Factory artifacts were so tactile, so beautiful; the heavy paper sleeve of A Certain Ratio's 'All Night Party'/'The Thin Boys' 7", Lenny Bruce dead on one side, Tony Perkins on the other; the plastic wallet and insert of ACR's tape release The Graveyard and the Ballroom; the mysterious image adorning the textured sleeve of Unknown Pleasures; the sandpaper sheathing The Return of The Durutti Column (designed to destroy your record collection!); even the embossed sleeve of the Crawling Chaos 7" 'Sex Machine';

(and I never think of Joy Division as morbid or death-obsessed, rather as life-affirming and uplifting. They made, for my money, the most human, the most vunerable music. Paradoxically, the more electronic, the more machine-like they became, the more human. They were, for me, the real Northen Soul. I believe Curtis genuinely meant it when he sang "love life, makes you feel higher." Even now, listening to their music (and that of New Order) makes me feel alive and responsive, makes me feel moved, engages my heart and guts and brain. Isn't that what art is supposed to do?);


(and I hate all those awful rock'n'roll cliches, "live fast, die young" and all that claptrap.
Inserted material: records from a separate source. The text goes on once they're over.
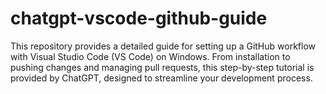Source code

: # chatgpt-vscode-github-guide
This repository provides a detailed guide for setting up a GitHub workflow with Visual Studio Code (VS Code) on Windows. From installation to pushing changes and managing pull requests, this step-by-step tutorial is provided by ChatGPT, designed to streamline your development process.
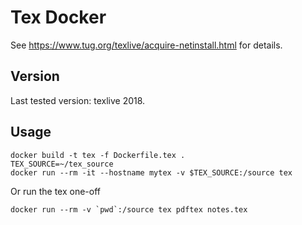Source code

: # Tex Docker

See https://www.tug.org/texlive/acquire-netinstall.html for details.

## Version

Last tested version: texlive 2018.

## Usage

    docker build -t tex -f Dockerfile.tex .
    TEX_SOURCE=~/tex_source
    docker run --rm -it --hostname mytex -v $TEX_SOURCE:/source tex

Or run the tex one-off

    docker run --rm -v `pwd`:/source tex pdftex notes.tex
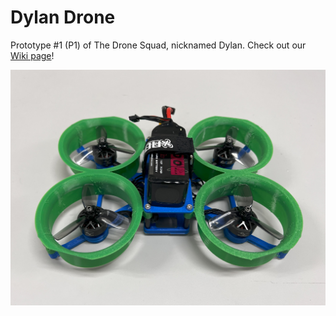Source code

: # Dylan Drone

Prototype #1 (P1) of The Drone Squad, nicknamed Dylan. Check out our [Wiki page](https://github.com/MotionStudioCornell/DylanDrone/wiki)!

![image](https://github.com/cornellmotionstudio/DylanDronev2/blob/master/assets/DylanV2.jpg)
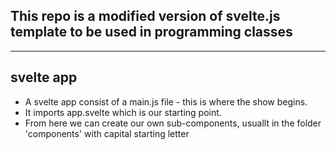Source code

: ## This repo is a modified version of svelte.js template to be used in programming classes
---

## svelte app

- A svelte app consist of a main.js file - this is where the show begins.
- It imports app.svelte which is our starting point.
- From here we can create our own sub-components, usuallt in the folder 'components' with capital starting letter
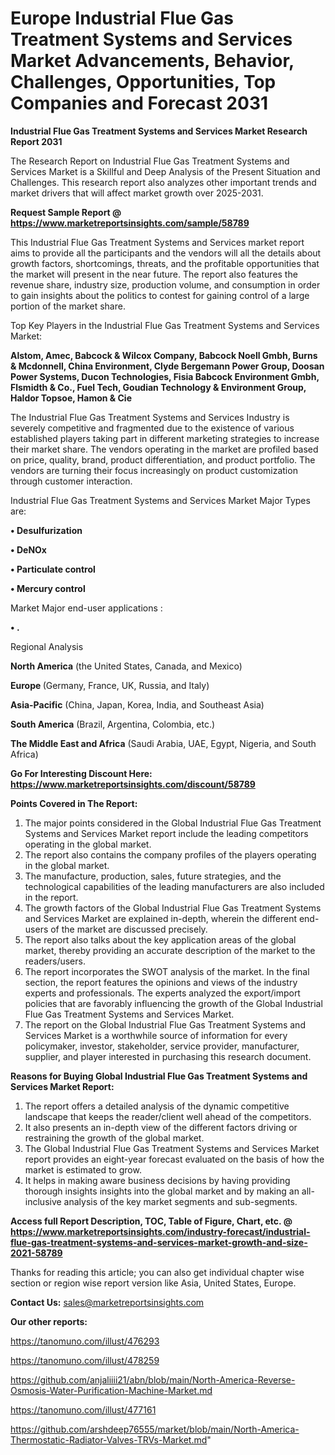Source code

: # Europe Industrial Flue Gas Treatment Systems and Services Market Advancements, Behavior, Challenges, Opportunities, Top Companies and Forecast 2031

<strong>Industrial Flue Gas Treatment Systems and Services Market Research Report 2031</strong>

The Research Report on Industrial Flue Gas Treatment Systems and Services Market is a Skillful and Deep Analysis of the Present Situation and Challenges. This research report also analyzes other important trends and market drivers that will affect market growth over 2025-2031.

<strong>Request Sample Report @ <a href=https://www.marketreportsinsights.com/sample/58789>https://www.marketreportsinsights.com/sample/58789</a></strong>

This Industrial Flue Gas Treatment Systems and Services market report aims to provide all the participants and the vendors will all the details about growth factors, shortcomings, threats, and the profitable opportunities that the market will present in the near future. The report also features the revenue share, industry size, production volume, and consumption in order to gain insights about the politics to contest for gaining control of a large portion of the market share.

Top Key Players in the Industrial Flue Gas Treatment Systems and Services Market:

<strong>Alstom, Amec, Babcock & Wilcox Company, Babcock Noell Gmbh, Burns & Mcdonnell, China Environment, Clyde Bergemann Power Group, Doosan Power Systems, Ducon Technologies, Fisia Babcock Environment Gmbh, Flsmidth & Co., Fuel Tech, Goudian Technology & Environment Group, Haldor Topsoe, Hamon & Cie</strong>

The Industrial Flue Gas Treatment Systems and Services Industry is severely competitive and fragmented due to the existence of various established players taking part in different marketing strategies to increase their market share. The vendors operating in the market are profiled based on price, quality, brand, product differentiation, and product portfolio. The vendors are turning their focus increasingly on product customization through customer interaction.

Industrial Flue Gas Treatment Systems and Services Market Major Types are:

<strong>• Desulfurization

• DeNOx

• Particulate control

• Mercury control</strong>

Market Major end-user applications :

<strong>• .</strong>

Regional Analysis

</u><strong><b>North America</b></strong> (the United States, Canada, and Mexico)

<strong><b>Europe </b></strong>(Germany, France, UK, Russia, and Italy)

<strong><b>Asia-Pacific</b></strong> (China, Japan, Korea, India, and Southeast Asia)

<strong><b>South America</b></strong> (Brazil, Argentina, Colombia, etc.)

<strong><b>The Middle East and Africa</b></strong> (Saudi Arabia, UAE, Egypt, Nigeria, and South Africa)

<strong>Go For Interesting Discount Here: <a href=https://www.marketreportsinsights.com/discount/58789>https://www.marketreportsinsights.com/discount/58789</a></strong>

<strong>Points Covered in The Report:</strong>
<ol>
  <li>The major points considered in the Global Industrial Flue Gas Treatment Systems and Services Market report include the leading competitors operating in the global market.</li>
  <li>The report also contains the company profiles of the players operating in the global market.</li>
  <li>The manufacture, production, sales, future strategies, and the technological capabilities of the leading manufacturers are also included in the report.</li>
  <li>The growth factors of the Global Industrial Flue Gas Treatment Systems and Services Market are explained in-depth, wherein the different end-users of the market are discussed precisely.</li>
  <li>The report also talks about the key application areas of the global market, thereby providing an accurate description of the market to the readers/users.</li>
  <li>The report incorporates the SWOT analysis of the market. In the final section, the report features the opinions and views of the industry experts and professionals. The experts analyzed the export/import policies that are favorably influencing the growth of the Global Industrial Flue Gas Treatment Systems and Services Market.</li>
  <li>The report on the Global Industrial Flue Gas Treatment Systems and Services Market is a worthwhile source of information for every policymaker, investor, stakeholder, service provider, manufacturer, supplier, and player interested in purchasing this research document.</li>
</ol>
<strong>Reasons for Buying Global Industrial Flue Gas Treatment Systems and Services Market Report:</strong>

<ol>
  <li>The report offers a detailed analysis of the dynamic competitive landscape that keeps the reader/client well ahead of the competitors.</li>
  <li>It also presents an in-depth view of the different factors driving or restraining the growth of the global market.</li>
  <li>The Global Industrial Flue Gas Treatment Systems and Services Market report provides an eight-year forecast evaluated on the basis of how the market is estimated to grow.</li>
  <li>It helps in making aware business decisions by having providing thorough insights insights into the global market and by making an all-inclusive analysis of the key market segments and sub-segments.</li>
</ol>
<strong>Access full Report Description, TOC, Table of Figure, Chart, etc. @ <a href=https://www.marketreportsinsights.com/industry-forecast/industrial-flue-gas-treatment-systems-and-services-market-growth-and-size-2021-58789>https://www.marketreportsinsights.com/industry-forecast/industrial-flue-gas-treatment-systems-and-services-market-growth-and-size-2021-58789</a></strong>


Thanks for reading this article; you can also get individual chapter wise section or region wise report version like Asia, United States, Europe.

<strong>Contact Us:</strong>
sales@marketreportsinsights.com

<strong>Our other reports:</strong>

<a href=https://tanomuno.com/illust/476293>https://tanomuno.com/illust/476293</a>

<a href=https://tanomuno.com/illust/478259>https://tanomuno.com/illust/478259</a>

<a href=https://github.com/anjaliiii21/abn/blob/main/North-America-Reverse-Osmosis-Water-Purification-Machine-Market.md>https://github.com/anjaliiii21/abn/blob/main/North-America-Reverse-Osmosis-Water-Purification-Machine-Market.md</a>

<a href=https://tanomuno.com/illust/477161>https://tanomuno.com/illust/477161</a>

<a href=https://github.com/arshdeep76555/market/blob/main/North-America-Thermostatic-Radiator-Valves-TRVs-Market.md>https://github.com/arshdeep76555/market/blob/main/North-America-Thermostatic-Radiator-Valves-TRVs-Market.md</a>"
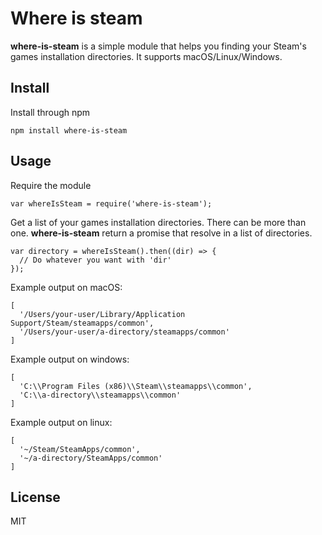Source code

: # Where is steam

**where-is-steam** is a simple module that helps you finding your Steam's games
installation directories. It supports macOS/Linux/Windows.

## Install

Install through npm

    npm install where-is-steam

## Usage

Require the module

    var whereIsSteam = require('where-is-steam');

Get a list of your games installation directories. There can be more than one.
**where-is-steam** return a promise that resolve in a list of directories.

    var directory = whereIsSteam().then((dir) => {
      // Do whatever you want with 'dir'
    });

Example output on macOS:

    [
      '/Users/your-user/Library/Application Support/Steam/steamapps/common',
      '/Users/your-user/a-directory/steamapps/common'
    ]

Example output on windows:

    [
      'C:\\Program Files (x86)\\Steam\\steamapps\\common',
      'C:\\a-directory\\steamapps\\common'
    ]

Example output on linux:

    [
      '~/Steam/SteamApps/common',
      '~/a-directory/SteamApps/common'
    ]

## License

MIT
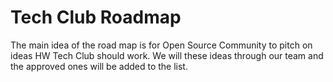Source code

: # Tech Club Roadmap 

The main idea of the road map is for Open Source Community to pitch on ideas
HW Tech Club should work. We will these ideas through our team and the 
approved ones will be added to the list. 
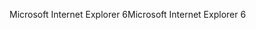 <span data-ttu-id="5763c-101">Microsoft Internet Explorer 6</span><span class="sxs-lookup"><span data-stu-id="5763c-101">Microsoft Internet Explorer 6</span></span>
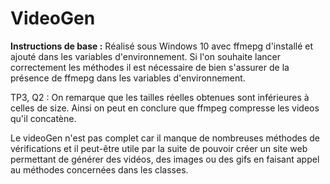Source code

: # VideoGen

<b>Instructions de base :</b>
Réalisé sous Windows 10 avec ffmepg d'installé et ajouté dans les variables d'environnement. Si l'on souhaite lancer correctement les méthodes il est nécessaire de bien s'assurer de la présence de ffmepg dans les variables d'environnement.

TP3, Q2 : On remarque que les tailles réelles obtenues sont inférieures à celles de size. Ainsi on peut en conclure que ffmpeg compresse les videos qu'il concatène.

Le videoGen n'est pas complet car il manque de nombreuses méthodes de vérifications et il peut-être utile par la suite de pouvoir créer un site web permettant de générer des vidéos, des images ou des gifs en faisant appel au méthodes concernées dans les classes.
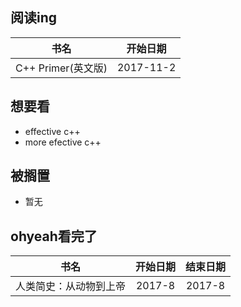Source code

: ## 阅读ing
书名|开始日期
:--:|:--:|
C++ Primer(英文版)|2017-11-2


## 想要看
- effective c++
- more efective c++


## 被搁置
- 暂无


## ohyeah看完了

书名|开始日期|结束日期
:--:|:--:|:--:
人类简史：从动物到上帝|2017-8|2017-8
Joy Division was so unrock'n'roll - it was so perfect that they looked like weird bank clerks from some science fiction 1930s that never existed. They struck me as four young men who worked hard and achieved something of real and lasting value. The admirable thing about Joy Division is the honesty; they just got on with the job - playing live, practicing, recording. So much 'entertainment' these days has palpable designs on you, on your money, on your attention, on your sense of worth ... Joy Division didn't clamour for your love, didn't bully or cajole, just got quietly down to work. Art, real art, stays with us, long after the people who made it or the conditions that obtained have disappeared - stays and exists on its own terms. That's art, that's music, that's life);

(and I love Barney's description of his response when he got the phone call telling him of Curtis' suicide - "I put the phone down and went and washed my face with cold water. Then I got back on the phone and took it like a man." I like that, they had real courage, the men of Joy Division, real spine. it makes me feel very proud of the lads);


(and it's none of my business why Curtis did what he did ... perhaps, at the end, he was too tired. What is enough, for me, is that he had a hand in creating something of definitive value and meaning, music that inspires and exorts. Something that had an impact on me in ways that I can only guess at. I grew up listening to the music of Joy Division and New Order, is it absurd to think it had a part in making me (for better or worse) the person I am today? Tony Wilson wouldn't have thought so. That's good enough for me)).